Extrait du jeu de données
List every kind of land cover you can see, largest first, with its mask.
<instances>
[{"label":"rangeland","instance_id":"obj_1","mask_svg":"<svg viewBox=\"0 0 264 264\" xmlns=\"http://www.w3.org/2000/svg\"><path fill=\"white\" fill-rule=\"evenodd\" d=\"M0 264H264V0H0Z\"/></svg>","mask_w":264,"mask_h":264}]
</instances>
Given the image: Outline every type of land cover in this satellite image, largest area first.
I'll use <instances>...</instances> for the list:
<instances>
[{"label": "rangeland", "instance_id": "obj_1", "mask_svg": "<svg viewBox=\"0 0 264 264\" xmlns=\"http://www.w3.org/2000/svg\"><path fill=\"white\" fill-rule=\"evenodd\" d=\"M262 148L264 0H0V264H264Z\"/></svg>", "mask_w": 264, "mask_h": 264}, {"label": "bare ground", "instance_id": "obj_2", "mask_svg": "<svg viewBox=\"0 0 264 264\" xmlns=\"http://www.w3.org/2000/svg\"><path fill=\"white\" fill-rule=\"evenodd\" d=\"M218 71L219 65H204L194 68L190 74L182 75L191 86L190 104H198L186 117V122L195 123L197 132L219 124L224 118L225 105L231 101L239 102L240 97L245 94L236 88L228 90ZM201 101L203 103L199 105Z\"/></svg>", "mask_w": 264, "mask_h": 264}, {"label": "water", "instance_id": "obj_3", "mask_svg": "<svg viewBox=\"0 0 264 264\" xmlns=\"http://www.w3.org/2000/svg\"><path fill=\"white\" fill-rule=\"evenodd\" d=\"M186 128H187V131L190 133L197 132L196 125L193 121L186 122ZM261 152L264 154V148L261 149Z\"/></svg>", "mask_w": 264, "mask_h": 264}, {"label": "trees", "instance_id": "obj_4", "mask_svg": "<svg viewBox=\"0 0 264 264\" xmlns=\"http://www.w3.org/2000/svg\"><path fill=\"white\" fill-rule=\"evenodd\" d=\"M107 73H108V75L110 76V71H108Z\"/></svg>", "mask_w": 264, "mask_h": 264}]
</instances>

■ À FAIRE ■
Réécris toutes les données ci-dessus sous forme de tableau Markdown à deux colonnes, « n » pour le numéro de la ligne et « Ligne » pour son texte. Laisse de côté les lignes vides.

■ RÉPONSE ■
| n | Ligne |
|---|---|
| 1 | List every kind of land cover you can see, largest first, with its mask. |
| 2 | <instances> |
| 3 | [{"label":"rangeland","instance_id":"obj_1","mask_svg":"<svg viewBox=\"0 0 264 264\" xmlns=\"http://www.w3.org/2000/svg\"><path fill=\"white\" fill-rule=\"evenodd\" d=\"M0 264H264V0H0Z\"/></svg>","mask_w":264,"mask_h":264}] |
| 4 | </instances> |
| 5 | Given the image: Outline every type of land cover in this satellite image, largest area first. |
| 6 | I'll use <instances>...</instances> for the list: |
| 7 | <instances> |
| 8 | [{"label": "rangeland", "instance_id": "obj_1", "mask_svg": "<svg viewBox=\"0 0 264 264\" xmlns=\"http://www.w3.org/2000/svg\"><path fill=\"white\" fill-rule=\"evenodd\" d=\"M262 148L264 0H0V264H264Z\"/></svg>", "mask_w": 264, "mask_h": 264}, {"label": "bare ground", "instance_id": "obj_2", "mask_svg": "<svg viewBox=\"0 0 264 264\" xmlns=\"http://www.w3.org/2000/svg\"><path fill=\"white\" fill-rule=\"evenodd\" d=\"M218 71L219 65H204L194 68L190 74L182 75L191 86L190 104H198L186 117V122L195 123L197 132L219 124L224 118L225 105L231 101L239 102L240 97L245 94L236 88L228 90ZM201 101L203 103L199 105Z\"/></svg>", "mask_w": 264, "mask_h": 264}, {"label": "water", "instance_id": "obj_3", "mask_svg": "<svg viewBox=\"0 0 264 264\" xmlns=\"http://www.w3.org/2000/svg\"><path fill=\"white\" fill-rule=\"evenodd\" d=\"M186 128H187V131L190 133L197 132L196 125L193 121L186 122ZM261 152L264 154V148L261 149Z\"/></svg>", "mask_w": 264, "mask_h": 264}, {"label": "trees", "instance_id": "obj_4", "mask_svg": "<svg viewBox=\"0 0 264 264\" xmlns=\"http://www.w3.org/2000/svg\"><path fill=\"white\" fill-rule=\"evenodd\" d=\"M107 73H108V75L110 76V71H108Z\"/></svg>", "mask_w": 264, "mask_h": 264}] |
| 9 | </instances> |